A. Giri research focuses on the low computational cost of active brain source localization to prevent delay in the diagnosis of epileptic seizure location. The localization performance is limited by the head shape assumption, as the EEG data is spatially sampled over the head for efficient data representation. In literature, the human head is approximated by spherical shape. Hence, spherical harmonics have been the natural choice for EEG source reconstruction and localization. She developed a set of basis functions called Head Harmonics, which improves the quality of non-invasive source localization when compared to spherical or spatial domain processing. Her future research investigates the applicability of developed harmonics under realistic head modeling scenario. She is also interested in developing a head harmonics based adaptive EEG acquisition system prototype.

Anatomical Surface Reconstruction using Hemispherical Harmonics

An accurate representation of a three-dimensional (3D) geometry is crucial for structural analysis in many biomedical applications. In medical shape analysis, there exists a wide range of hemisphere-like anatomical structures such as brain, skull and scalp, which are naturally parameterized using the upper hemisphere only. The representation of such hemispherical objects using basis functions defined over the full spherical domain introduces discontinuities at the boundary of the hemisphere and requires a large number of coefficients. Therefore, the two hemispherical area-preserving parameterization methods for simply-connected open and closed surfaces is developed. The hemispherical harmonics basis functions are therfore utilized to yield an accurate representation of hemisphere-like anatomical surfaces. In near future work, she is interested in doing the adaptive parametrization (not constrainede to be on hemisphere or sphere) of input surfaces and use corresponding harmonics for shape description.

Cortical Source Domain based Brain Computer Interface (BCI)

In BCI, decoding the motor task from non-invasive EEG measurements is a challenging problem. It is due to the fact that encoding is assumed to be deep within the brain and is not easily accessible by the scalp recordings. The ability to know the source generators of the intended motor task from EEG may lead to huge improvements in BCI by providing a continuous task relevant neural signals. To overcome these issues and to study the brain activity on the motor cortex, cortical source domain processing is proposed. Her finding emphasize to use the spatial source distribution knowledge in neuro feedback training of BCI systems. She is also interested on enhancing the user's control abilities, as the performance of any BCI system relies heavily on a user's attention level and ability to modulate sensory motor rhythms. Since, considerable progress has been made in "computer" side, while little work has been done on "brain" perspective. She believes her work opens a wide range of possiblities to patients suffering from neuromuscular disabilities, stress and anxiety.

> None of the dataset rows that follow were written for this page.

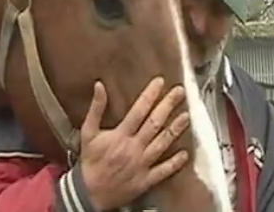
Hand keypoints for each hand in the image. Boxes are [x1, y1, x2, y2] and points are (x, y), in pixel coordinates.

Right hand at [79, 77, 190, 211]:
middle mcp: (134, 148)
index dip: (150, 95)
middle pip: (154, 123)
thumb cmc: (90, 161)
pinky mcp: (146, 179)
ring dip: (175, 129)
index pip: (138, 110)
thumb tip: (100, 86)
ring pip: (162, 143)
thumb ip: (96, 109)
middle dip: (168, 106)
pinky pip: (164, 170)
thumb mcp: (87, 133)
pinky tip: (185, 153)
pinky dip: (175, 163)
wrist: (90, 193)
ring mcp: (142, 164)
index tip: (160, 81)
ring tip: (186, 116)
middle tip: (180, 92)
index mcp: (120, 135)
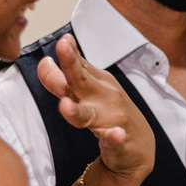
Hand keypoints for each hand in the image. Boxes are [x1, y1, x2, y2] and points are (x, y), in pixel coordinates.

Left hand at [38, 33, 154, 180]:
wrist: (139, 144)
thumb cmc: (112, 113)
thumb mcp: (93, 89)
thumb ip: (71, 76)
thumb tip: (47, 61)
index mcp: (95, 82)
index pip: (76, 64)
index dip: (67, 53)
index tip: (62, 41)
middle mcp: (102, 97)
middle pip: (80, 80)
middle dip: (70, 63)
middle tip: (62, 47)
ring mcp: (112, 118)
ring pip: (88, 115)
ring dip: (77, 111)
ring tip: (65, 105)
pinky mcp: (118, 141)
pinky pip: (114, 140)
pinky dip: (115, 137)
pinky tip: (116, 135)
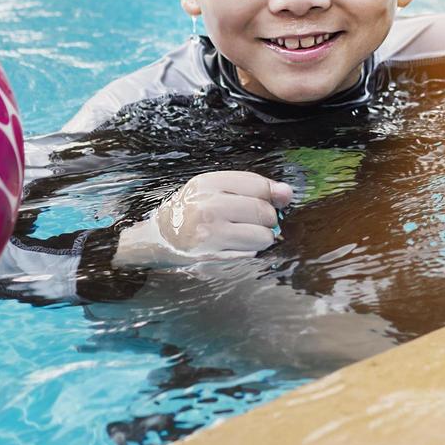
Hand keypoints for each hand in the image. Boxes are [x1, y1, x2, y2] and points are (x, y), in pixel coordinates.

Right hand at [114, 171, 292, 267]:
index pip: (258, 186)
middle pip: (264, 212)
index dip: (272, 196)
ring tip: (241, 237)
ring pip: (263, 237)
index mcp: (206, 184)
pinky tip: (232, 249)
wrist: (156, 242)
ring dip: (260, 239)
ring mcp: (210, 236)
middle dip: (266, 220)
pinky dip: (248, 253)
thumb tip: (287, 193)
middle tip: (251, 223)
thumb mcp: (211, 190)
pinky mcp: (214, 259)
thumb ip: (250, 188)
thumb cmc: (190, 213)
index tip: (272, 202)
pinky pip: (251, 256)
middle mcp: (208, 208)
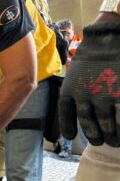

Kinematic Trajectory Prediction from Brain Signals

The ability to reconstruct the kinematic parameters of hand movement using non-invasive electroencephalography (EEG) is essential for external device control. For system development, the conventional classification based brain computer interface (BCI) controls external devices by providing discrete control signals to the actuator. A continuous kinematic reconstruction from EEG signal is better suited for practical BCI applications. The state-of-the-art multi-variable linear regression (mLR) method provides a continuous estimate of hand kinematics, achieving maximum correlation of upto 0.67 between the measured and the estimated hand trajectory. Three novel source aware deep learning models multi layer perceptron (MLP), convolutional neural network - long short term memory (CNN-LSTM), and wavelet packet decomposition (WPD) CNN-LSTM are proposed for motion trajectory prediction (MTP). Our methods provide statistically significant improvement in kinematic trajectory from EEG signals compared to existing state-of-the-art mLR method. Our work bridges the gap between the control and the actuator block, enabling real time BCI implementation.